Debate continues regarding the indications for mediastinoscopy and how to interpret and use the information gained. Most physicians would agree that patients with clearly resectable clinical stage I cancers are unlikely to benefit from the examination. Almost all would concur that contralateral mediastinal lymph node metastases or any metastasis fixed to adjacent structures is not resectable. Less certain is the interpretation of ipsilateral, freely movable, intracapsular nodal metastases that might be included in a radical mediastinal lymph node dissection at the time of thoracotomy and lung resection. Still, current knowledge clearly defines mediastinal lymph nodal metastasis as stage III disease, and despite radical resection, fewer than 10% of patients will experience long-term survival. Most thoracic oncologists view stage III disease as a systemic process requiring combined modality therapy, usually not surgery, to improve survival.
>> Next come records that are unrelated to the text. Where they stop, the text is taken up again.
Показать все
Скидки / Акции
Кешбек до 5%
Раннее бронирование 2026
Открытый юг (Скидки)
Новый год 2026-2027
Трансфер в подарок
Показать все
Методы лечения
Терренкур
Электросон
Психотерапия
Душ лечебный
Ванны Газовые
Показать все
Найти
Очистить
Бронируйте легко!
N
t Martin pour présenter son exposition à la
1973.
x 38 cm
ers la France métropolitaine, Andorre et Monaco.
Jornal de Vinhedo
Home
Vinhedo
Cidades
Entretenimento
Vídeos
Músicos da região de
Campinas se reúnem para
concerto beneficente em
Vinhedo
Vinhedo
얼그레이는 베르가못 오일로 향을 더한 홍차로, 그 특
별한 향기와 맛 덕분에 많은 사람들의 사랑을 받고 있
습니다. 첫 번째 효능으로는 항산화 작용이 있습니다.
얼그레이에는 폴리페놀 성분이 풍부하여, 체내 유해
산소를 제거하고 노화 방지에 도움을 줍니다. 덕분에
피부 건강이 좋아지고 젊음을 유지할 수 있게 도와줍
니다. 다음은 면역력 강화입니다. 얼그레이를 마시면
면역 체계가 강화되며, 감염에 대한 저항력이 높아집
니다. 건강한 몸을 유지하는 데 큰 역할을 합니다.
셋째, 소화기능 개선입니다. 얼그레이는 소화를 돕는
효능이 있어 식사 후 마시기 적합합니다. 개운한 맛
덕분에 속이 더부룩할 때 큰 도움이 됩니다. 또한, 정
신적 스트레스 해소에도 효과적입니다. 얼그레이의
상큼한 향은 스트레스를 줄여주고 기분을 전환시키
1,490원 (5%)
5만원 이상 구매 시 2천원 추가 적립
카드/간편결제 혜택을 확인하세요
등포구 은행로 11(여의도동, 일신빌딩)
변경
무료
Mediastinoscopy should not be performed in the presence of clinically palpable cervical or scalene lymphadenopathy. Direct surgical biopsy of these nodes can be accomplished at minimal risk, and if malignancy is present, inoperability is confirmed. Biopsy of the scalene nodes should not be carried out on patients with bronchogenic carcinoma when the nodes are not palpable. Furthermore, for a left upper lobe neoplasm, cervical mediastinoscopy is less often definitive inexcluding N2 disease and establishing operability than is the case for left lower lobe and right-sided tumors.
For left upper lobe lesions, the left anterior extrapleural mediastinotomy developed by Chamberlain has proved most helpful. Ordinarily, anterior mediastinotomy is accomplished through a horizontal incision over the second anterior costal cartilage. The surgeon exposes the mediastinal lymph nodes overlying the left pulmonary artery, phrenic nerve, and subaortic space and can readily perform a biopsy.
Recently, alternative means of sampling mediastinal lymph nodes have been developed. These include video-assisted mediastinoscopic lymphadenectomy (VAMLA) and endobronchial ultrasonography with transbronchial needle aspiration (EBUS-TBNA). VAMLA allows for complete resection and removal of pertinent lymph node stations. Although EBUS-TBNA has been gaining popularity, it has not been found to be as efficacio s as mediastinoscopy in routine mediastinal staging.